Reading text ::
•••••

Submitted by Krista Beucler
Northern and Northeastern Colorado
Thanks to Dove and their partnership with WAGGGS (the World Association of Girl Guides and Girl Scouts), thirty young women from all over the world came together to experience the two day #BeTheChange summit before going to Women in the World. Women in the World is an event that has been held in various locations around the world and since 2012, it has been an annual event. It invites amazing and inspiring women from all walks of life to share their stories on this global platform.
This year was the first year the summit was held in London and a few people weren’t able to make it so at the last minute WAGGGS asked Pax Lodge, the Girl Guiding hostel in London, if they’d like to send a volunteer. I am the programme intern at Pax Lodge this season and I was lucky enough to be asked if I’d like to go. I was absolutely thrilled to be given this opportunity and I showed up to the hotel where all the other WAGGGS representatives were staying without really knowing what to expect.

•••••

Extracted data entries:
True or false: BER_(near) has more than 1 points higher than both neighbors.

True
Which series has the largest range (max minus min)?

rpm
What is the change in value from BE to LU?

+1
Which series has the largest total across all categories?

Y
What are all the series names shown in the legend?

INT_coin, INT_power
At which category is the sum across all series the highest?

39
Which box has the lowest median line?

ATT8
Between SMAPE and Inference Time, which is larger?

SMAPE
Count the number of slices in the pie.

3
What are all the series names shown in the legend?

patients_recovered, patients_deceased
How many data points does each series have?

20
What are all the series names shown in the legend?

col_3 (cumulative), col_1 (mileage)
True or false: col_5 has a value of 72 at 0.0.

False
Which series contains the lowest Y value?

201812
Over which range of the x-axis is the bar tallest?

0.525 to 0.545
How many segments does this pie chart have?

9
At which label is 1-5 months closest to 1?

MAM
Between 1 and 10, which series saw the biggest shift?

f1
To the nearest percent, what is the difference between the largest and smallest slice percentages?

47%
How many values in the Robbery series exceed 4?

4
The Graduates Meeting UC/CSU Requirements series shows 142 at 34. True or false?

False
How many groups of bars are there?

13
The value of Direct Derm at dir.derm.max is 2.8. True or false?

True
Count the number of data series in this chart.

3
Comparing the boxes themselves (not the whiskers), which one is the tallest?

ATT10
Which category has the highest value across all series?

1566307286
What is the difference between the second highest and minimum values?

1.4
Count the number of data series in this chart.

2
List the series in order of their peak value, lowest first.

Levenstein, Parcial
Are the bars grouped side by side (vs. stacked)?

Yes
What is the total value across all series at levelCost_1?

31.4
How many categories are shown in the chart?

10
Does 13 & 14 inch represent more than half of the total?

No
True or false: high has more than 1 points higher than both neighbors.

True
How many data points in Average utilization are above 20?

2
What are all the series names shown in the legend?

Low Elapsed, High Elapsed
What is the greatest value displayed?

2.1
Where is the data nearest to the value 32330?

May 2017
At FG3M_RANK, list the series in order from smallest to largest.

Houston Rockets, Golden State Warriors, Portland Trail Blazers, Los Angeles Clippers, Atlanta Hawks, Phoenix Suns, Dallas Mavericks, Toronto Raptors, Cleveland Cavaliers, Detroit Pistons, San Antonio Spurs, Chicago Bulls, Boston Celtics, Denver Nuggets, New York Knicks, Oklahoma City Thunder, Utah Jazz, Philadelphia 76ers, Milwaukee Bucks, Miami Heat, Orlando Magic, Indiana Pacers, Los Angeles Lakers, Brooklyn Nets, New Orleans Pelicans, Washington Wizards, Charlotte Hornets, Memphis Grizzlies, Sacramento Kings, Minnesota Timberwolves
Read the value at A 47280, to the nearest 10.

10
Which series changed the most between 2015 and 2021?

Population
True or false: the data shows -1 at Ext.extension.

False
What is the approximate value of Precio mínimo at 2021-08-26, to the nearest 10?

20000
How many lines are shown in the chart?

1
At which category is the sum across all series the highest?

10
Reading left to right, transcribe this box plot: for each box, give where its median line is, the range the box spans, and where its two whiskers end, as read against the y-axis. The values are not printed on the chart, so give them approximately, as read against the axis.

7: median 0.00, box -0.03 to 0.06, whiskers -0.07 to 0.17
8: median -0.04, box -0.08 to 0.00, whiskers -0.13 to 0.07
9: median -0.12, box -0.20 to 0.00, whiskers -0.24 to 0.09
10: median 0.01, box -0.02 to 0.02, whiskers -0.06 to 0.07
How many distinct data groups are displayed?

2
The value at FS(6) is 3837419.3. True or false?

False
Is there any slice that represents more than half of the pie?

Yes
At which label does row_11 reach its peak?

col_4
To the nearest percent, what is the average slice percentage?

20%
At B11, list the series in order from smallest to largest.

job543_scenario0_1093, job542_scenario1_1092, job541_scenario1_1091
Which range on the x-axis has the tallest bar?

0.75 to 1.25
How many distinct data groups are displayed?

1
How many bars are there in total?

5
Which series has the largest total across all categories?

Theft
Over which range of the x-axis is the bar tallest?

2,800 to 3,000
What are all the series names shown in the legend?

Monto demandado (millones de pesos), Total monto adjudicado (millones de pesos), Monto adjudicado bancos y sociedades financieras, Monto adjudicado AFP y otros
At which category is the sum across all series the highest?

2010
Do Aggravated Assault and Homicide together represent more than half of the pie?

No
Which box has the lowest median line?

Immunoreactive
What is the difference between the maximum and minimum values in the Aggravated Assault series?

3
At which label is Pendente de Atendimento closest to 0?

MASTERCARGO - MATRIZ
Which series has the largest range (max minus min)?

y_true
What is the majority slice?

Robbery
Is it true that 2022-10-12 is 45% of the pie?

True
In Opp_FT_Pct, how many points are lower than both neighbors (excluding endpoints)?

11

•••••

Tasks and exercises ::
• A. Reproduce word for word the section of the passage on the #BeTheChange summit that begins with the words containing "This year was" and ends with "what to expect.".
• B. Using the passage on the #BeTheChange summit, answer these:
(i) How many young women came together for the two-day summit?
(ii) Since what year has Women in the World been held annually?
(iii) What position does the writer hold at Pax Lodge this season?

Your responses ::
• A.
This year was the first year the summit was held in London and a few people weren’t able to make it so at the last minute WAGGGS asked Pax Lodge, the Girl Guiding hostel in London, if they’d like to send a volunteer. I am the programme intern at Pax Lodge this season and I was lucky enough to be asked if I’d like to go. I was absolutely thrilled to be given this opportunity and I showed up to the hotel where all the other WAGGGS representatives were staying without really knowing what to expect.

• B.
(i) Thirty
(ii) 2012
(iii) Programme intern